SPRAGGETT ON CHESS
Well, the Kazen Candidates Matches ended the other day. Some cynic might say that it ended on a positive note: meaning that someone actually won a real game! (Congrats, Boris! Great game!) Not me, ofcourse, I enjoyed the chess, all of it! However, the truth is that some (many) in the chess world are having difficulties coming to terms with reality: the best player won, and that person is not a 20-something, jet-setting fashion model that swoos both young chicks and sponsors alike.
THE ”ORDINARY” SUPERSTAR
(About to start a new hat craze?)
No, Boris is not likely to get a million dollar clothing contract or have the New Yorker run after him and print his every hormonal impulse. Nor is Boris likely to write 57 chess books putting down each and everyone of his predecessors , each book meant to massage his ego or impress the reader with his universal knowledge of nothing except chess. Nor is it likely that Boris is soon going to run for the presidency of Israel….
No, Boris is just going to relax the next couple of weeks and then start to think about his upcoming match for the world championship with India’s Anand. That should be enough to keep him busy….I hope, however, that Boris does not read all of the reviews on the Kazen matches …
The chess world woke up the day after the Grischuk match with a hangover. Everyone was disappointed but were not sure exactly why…they are still trying to figure it out. More coffee might be necessary…
Natalia Pogonina wrote in total sincerity:
”The Candidates Matches-2011 were accompanied by non-ending criticism of lack of fighting spirit caused by a large number of draws….
….Frankly speaking, I am disappointed by the results of the final match.
…Or did Caissa just choose her more loyal fan? Of course, my opinion is biased (since I and Alexander are in the same age group and both hail from Russia), but I believe the match between generations – Anand and Grischuk – would have been more appealing than a confrontation of two renowned chess veterans.

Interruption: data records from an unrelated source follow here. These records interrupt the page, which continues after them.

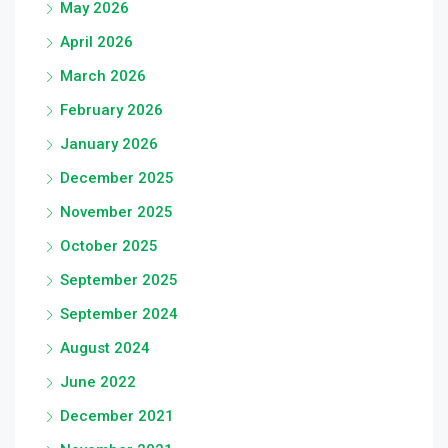
May 2026
April 2026
March 2026
February 2026
January 2026
December 2025
November 2025
October 2025
September 2025
September 2024
August 2024
June 2022
December 2021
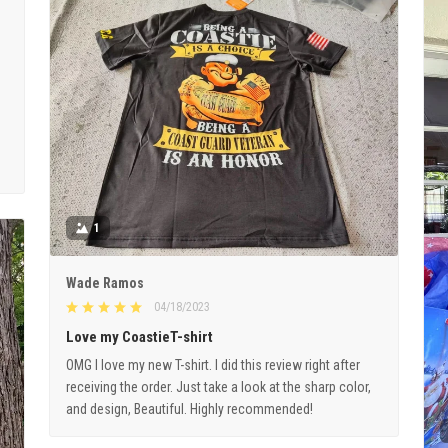
1
Wade Ramos
04/18/2023
Love my CoastieT-shirt
OMG I love my new T-shirt. I did this review right after
receiving the order. Just take a look at the sharp color,
and design, Beautiful. Highly recommended!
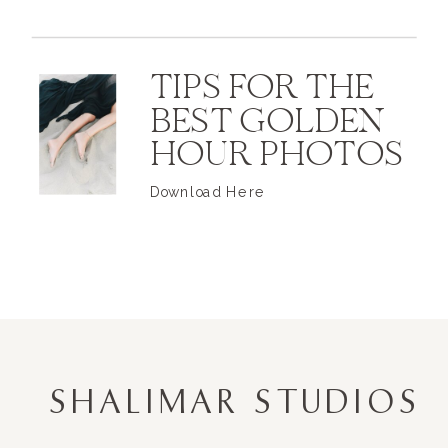
TIPS FOR THE
BEST GOLDEN
HOUR PHOTOS
Download Here
SHALIMAR STUDIOS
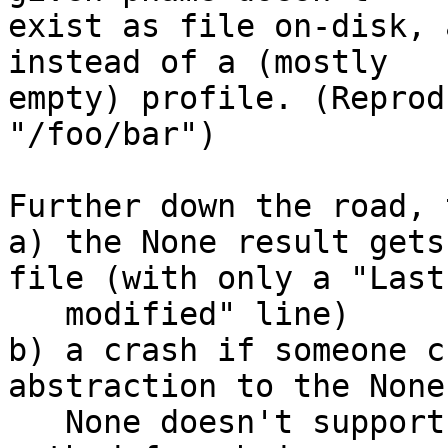
exist as file on-disk, 
instead of a (mostly

empty) profile. (Reprod
"/foo/bar")

Further down the road, 
a) the None result gets
file (with only a "Last

   modified" line)

b) a crash if someone c
abstraction to the None
   None doesn't support the delete_duplicates() 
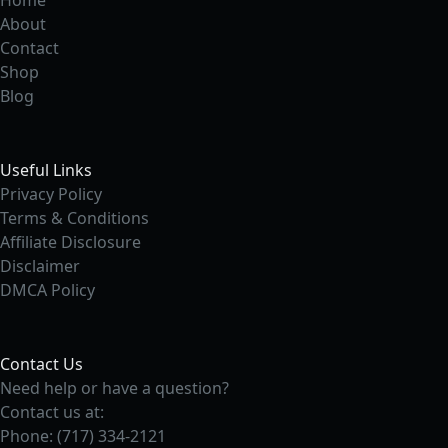
Home
About
Contact
Shop
Blog
Useful Links
Privacy Policy
Terms & Conditions
Affiliate Disclosure
Disclaimer
DMCA Policy
Contact Us
Need help or have a question?
Contact us at:
Phone: (717) 334-2121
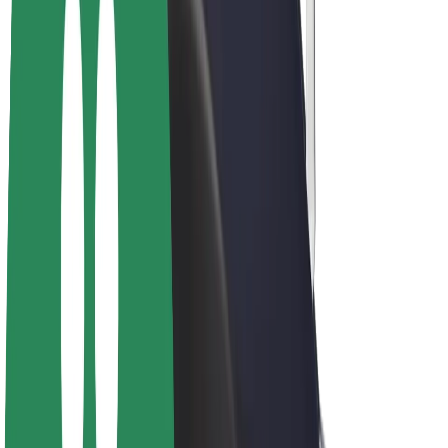
Driver earnings
Couriers
Courier earnings
Bolt Food Merchants
Fleets
Franchises
Company
Careers
About Bolt
Sustainability at Bolt
Project Zero
Blog
Newsroom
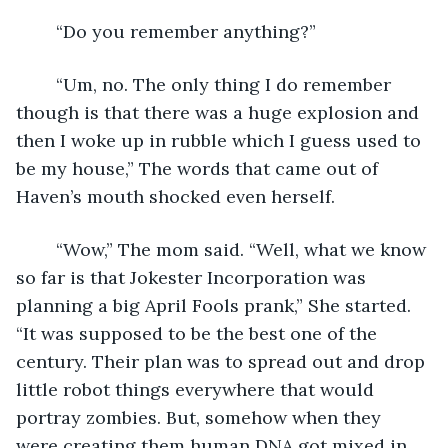
    “Do you remember anything?”
    “Um, no. The only thing I do remember 
though is that there was a huge explosion and 
then I woke up in rubble which I guess used to 
be my house,” The words that came out of 
Haven’s mouth shocked even herself. 
    “Wow,” The mom said. “Well, what we know 
so far is that Jokester Incorporation was 
planning a big April Fools prank,” She started. 
“It was supposed to be the best one of the 
century. Their plan was to spread out and drop 
little robot things everywhere that would 
portray zombies. But, somehow when they 
were creating them human DNA got mixed in, 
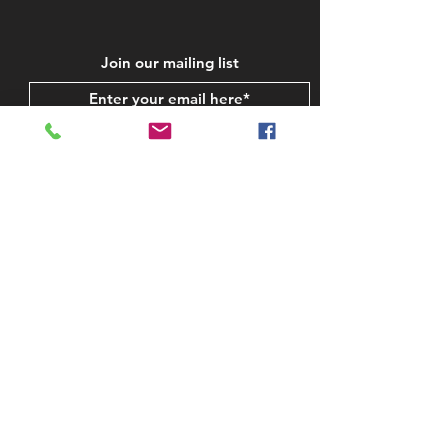
Join our mailing list
Subscribe Now
STAY IN TOUCH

It’s hard to promote the event, there is no drama. … FIDE will probably have difficulties finding a sponsor for this match ….”
Kavalek, in his chess column
for Huffington, wrote frugally:
”’His match against Anand, 41, could be interesting….”
We did not have to wait long for Mr. Diplomacy (Silvio Danailov) to react in a style that has endeared him to the entire chess world:
”The current KO system (short matches) for the Candidates tournament is negative for chess… The WCOC who is responsible for this system failed, and should resign immediately.”
Not surprisingly, FIDE just laughed off Danailov’s knee-jerk reaction as self-serving politiking:
”If it wasn’t for Mr Danailov ’s dual role as President of ECU and manager of top players, no reply would have been necessary to this incredible announcement, as its content speaks by itself for the poor quality of his arguments.”
In truth, the chess world has what it deserves, and nobody is happy. (So what is new?) Should we be surprised? When Fischer left, the music died. Since then FIDE goes its own way and thinks nothing of changing the rules as it goes along. The top players don’t like it, but a compromise is always achieved–usually with Kirsan’s wallet winning over reason. I read the interviews before Kazen of all of the participants: the vast majority were pleased with the setup! Perhaps they all thought that they would win…there is already talk of changing the system (again!).
Deep down I am pleased that Gelfand has won the right to play for the World Title! Chess is not about age. Boris has done it fairly and squarely. He has beaten players much younger than himself. I think that we must respect that. Sportsmanship applies to the fans as well….the fans should try to get over themselves!